Wenig anzufangen weiß die ÖVP mit dem "ökumenischen" Konzept des Sozialworts. So wurden zum Gespräch nur die Bischöfe Aichern und Sturm eingeladen. Der Vertreter der Orthodoxie, Metropolit Michael von Austria, fehlte. Da war Josef II. schon weiter, als er den Orthodoxen das Toleranzpatent gemeinsam mit den Protestanten verlieh.

Die ökumenische Krux wird besonders in Familienfragen deutlich. Die Forderung nach einer besonderen Beachtung von "neuen Formen von Lebensgemeinschaften", die sich im Sozialbericht findet, erregt nur verständnisloses Kopfschütteln. Wird da nicht die Ehe und Famile unterminiert. Dass man jedoch mit guten Gründen, die Ehe und die Famile hochhalten kann und andere Formen von Lebensgemeinschaften einfach nicht diskriminieren will, scheint keinen Platz im Denkmuster der ÖVP zu haben. Diese Beharrlichkeit grenzt an Realitätsverweigerung.
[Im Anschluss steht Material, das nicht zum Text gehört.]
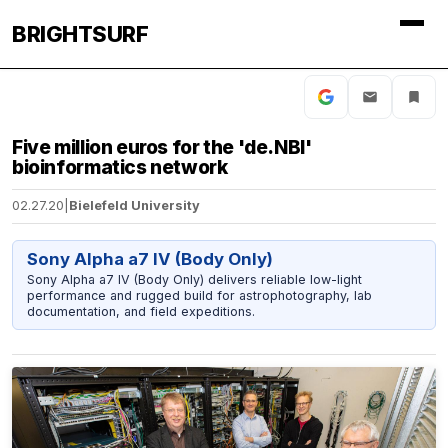
BRIGHTSURF
Five million euros for the 'de.NBI'
bioinformatics network
02.27.20
|
Bielefeld University
Sony Alpha a7 IV (Body Only)
Sony Alpha a7 IV (Body Only) delivers reliable low-light
performance and rugged build for astrophotography, lab
documentation, and field expeditions.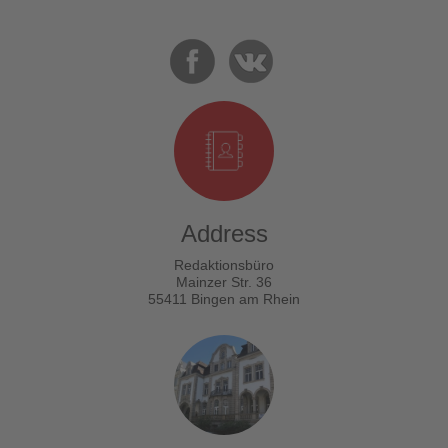
Address
Redaktionsbüro
Mainzer Str. 36
55411 Bingen am Rhein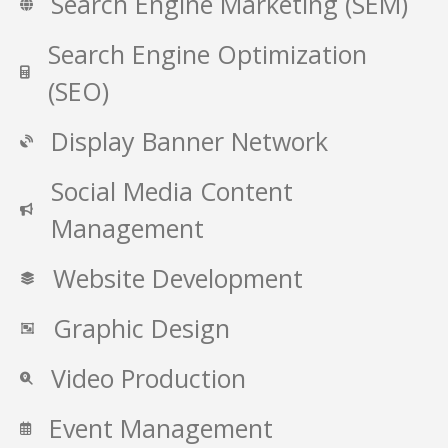
Search Engine Marketing (SEM)
Search Engine Optimization
(SEO)
Display Banner Network
Social Media Content
Management
Website Development
Graphic Design
Video Production
Event Management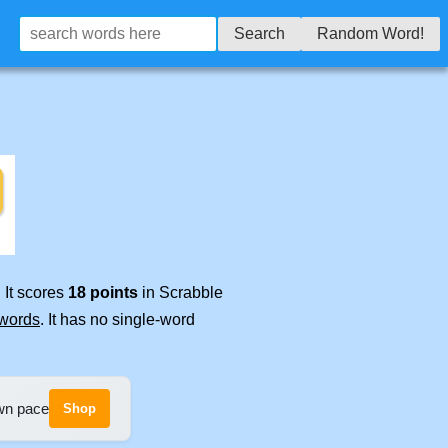
Search
Random Word!
 It scores
18 points
in Scrabble
 words
. It has no single-word
own pace
Shop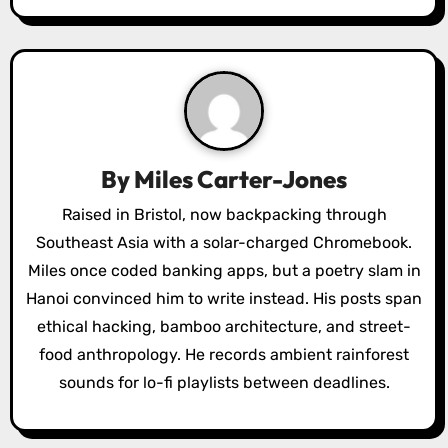
n
a
v
i
g
By
Miles Carter-Jones
a
Raised in Bristol, now backpacking through
Southeast Asia with a solar-charged Chromebook.
t
Miles once coded banking apps, but a poetry slam in
i
Hanoi convinced him to write instead. His posts span
o
ethical hacking, bamboo architecture, and street-
food anthropology. He records ambient rainforest
n
sounds for lo-fi playlists between deadlines.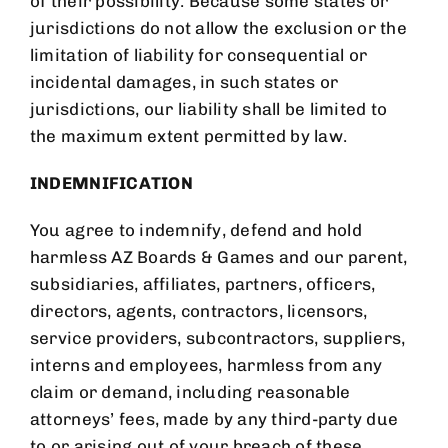
of their possibility. Because some states or
jurisdictions do not allow the exclusion or the
limitation of liability for consequential or
incidental damages, in such states or
jurisdictions, our liability shall be limited to
the maximum extent permitted by law.
INDEMNIFICATION
You agree to indemnify, defend and hold
harmless
AZ Boards & Games
and our parent,
subsidiaries, affiliates, partners, officers,
directors, agents, contractors, licensors,
service providers, subcontractors, suppliers,
interns and employees, harmless from any
claim or demand, including reasonable
attorneys’ fees, made by any third-party due
to or arising out of your breach of these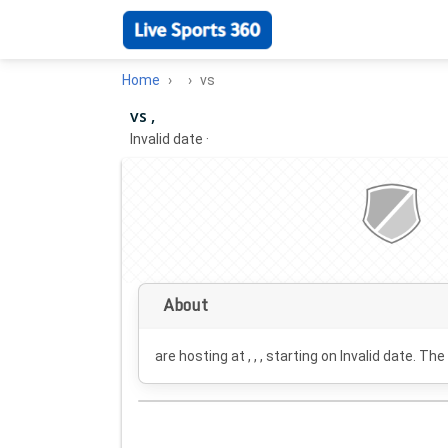
Home
vs
vs ,
Invalid date
·
About
are hosting at , , , starting on
Invalid date
. The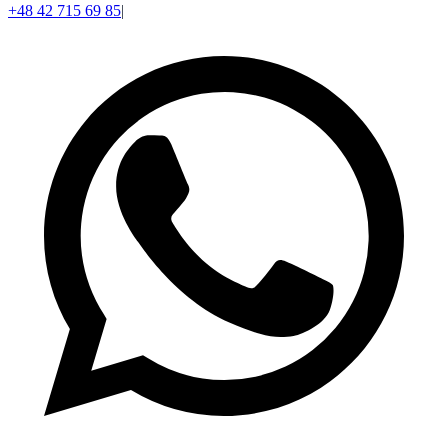
+48 42 715 69 85
|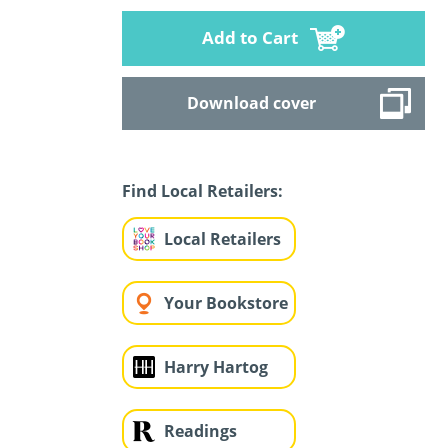
Add to Cart
Download cover
Find Local Retailers:
Local Retailers
Your Bookstore
Harry Hartog
Readings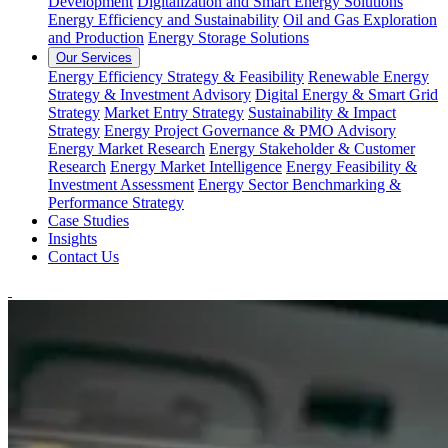
Development
Digitalization and Smart Energy Solutions
Energy Efficiency and Sustainability
Oil and Gas Exploration
and Production
Energy Storage Solutions
Our Services
Energy Efficiency Strategy & Feasibility
Renewable Energy
Strategy & Investment Advisory
Digital Energy & Smart Grid
Strategy
Market Entry Strategy
Sustainability & Impact
Strategy
Energy Project Governance & PMO Advisory
Energy Market Research
Energy Stakeholder & Customer
Research
Energy Market Intelligence
Energy Feasibility &
Investment Assessment
Energy Sector Benchmarking &
Performance Strategy
Case Studies
Insights
Contact Us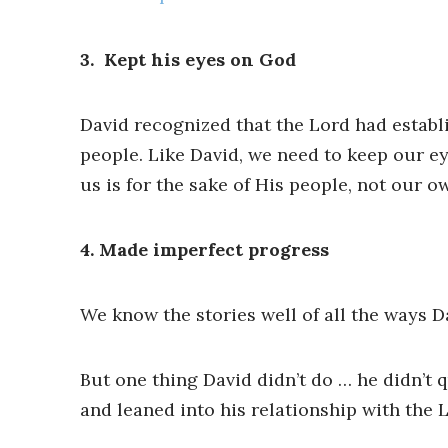
3. ​​ Kept his eyes on God
David recognized that the Lord had establis
people. Like David, we need to keep our 
us is for the sake of His people, not our ow
4. Made imperfect progress
We know the stories well of all the ways D
But one thing David didn’t do … he didn’t q
and leaned into his relationship with the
Doch ein Anfang ist getan. Das Gespräch kann fruchtbar werden, wenn die Gesprächspartner auf Augenhöhe miteinander reden, sich nicht umarmen wollen, und einer den anderen nicht instrumentalisieren will. Das gilt für die Partei mit dem "christlichsozial" im Programm genauso wie für alle anderen, wenn sie denn wollen.

Der Autor ist Direktor der (evangelischen) Diakonie Österreich und Mitglied des Redaktionskomitees des Ökumenischen Sozialworts.